Multiple different UAS constructs of the human Hsap\LRRK2 gene have been introduced into flies, including wild-type LRRK2 and genes carrying mutational lesions implicated in PARK8. Heterologous rescue (functional complementation) of some aspects of the phenotype of a Dmel\Lrrk null mutation has been demonstrated. Phenotypic assays using the human gene have allowed characterization of genetic interactions with candidate fly genes and transgenic human genes.
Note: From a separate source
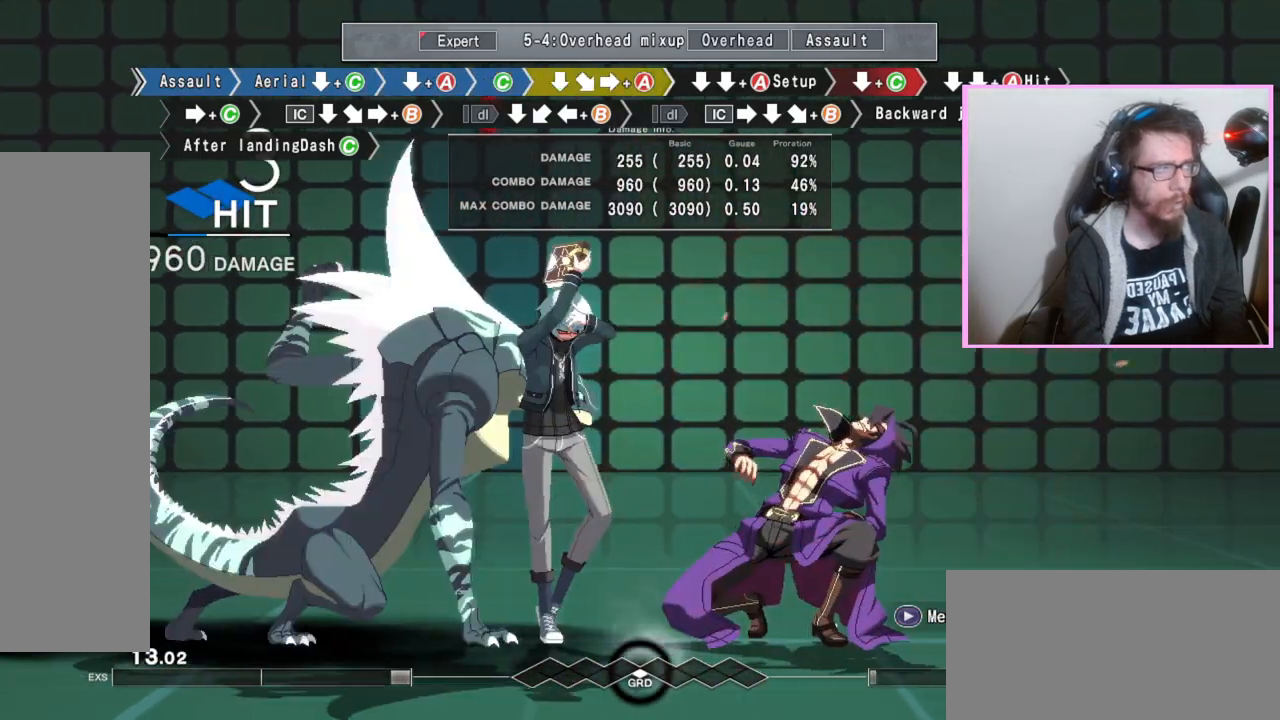
{"buttons": ["C", "DPAD_DOWN"], "events": [[17, "DPAD_DOWN", "up"], [100, "DPAD_DOWN", "down"], [150, "A", "down"], [233, "A", "up"], [483, "C", "down"]]}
Variant(s) implicated in human disease tested (as transgenic human gene, LRRK2): the I1122V, R1441C, Y1699C, G2019S, I2020T, and G2385R variant forms of the human gene have been introduced into flies. Variant(s) implicated in human disease tested (as analogous mutation in fly gene): R1069G in the fly Lrrk gene (corresponds to R1441G in the human LRRK2 gene), Y1383C in the fly Lrrk gene (corresponds to Y1699C in the human LRRK2 gene), G1914S in the fly Lrrk gene (corresponds to G2019S in the human LRRK2 gene), I1915T in the fly Lrrk gene (corresponds to I2020T in the human LRRK2 gene).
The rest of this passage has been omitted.